**Task statement**.
Each record below should be returned word for word, with no pictures included.

Collected data
-=-=-

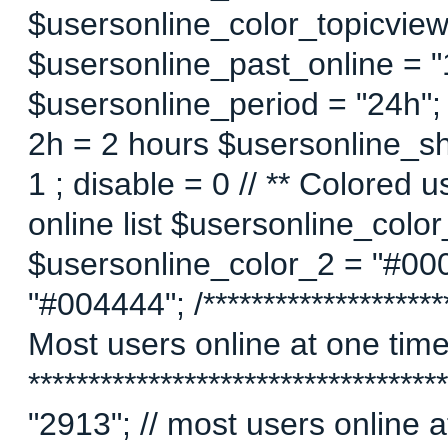
$usersonline_color_topicview =
$usersonline_past_online = "1"
$usersonline_period = "24h";
2h = 2 hours $usersonline_sh
1 ; disable = 0 // ** Colored 
online list $usersonline_colo
$usersonline_color_2 = "#00
"#004444"; /*********************
Most users online at one time 
********************************
"2913"; // most users online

-=-=-

**Solution to this task**.
$usersonline_color_topicview =
$usersonline_past_online = "1"
$usersonline_period = "24h";
2h = 2 hours $usersonline_sh
1 ; disable = 0 // ** Colored 
online list $usersonline_colo
$usersonline_color_2 = "#00
"#004444"; /*********************
Most users online at one time 
********************************
"2913"; // most users online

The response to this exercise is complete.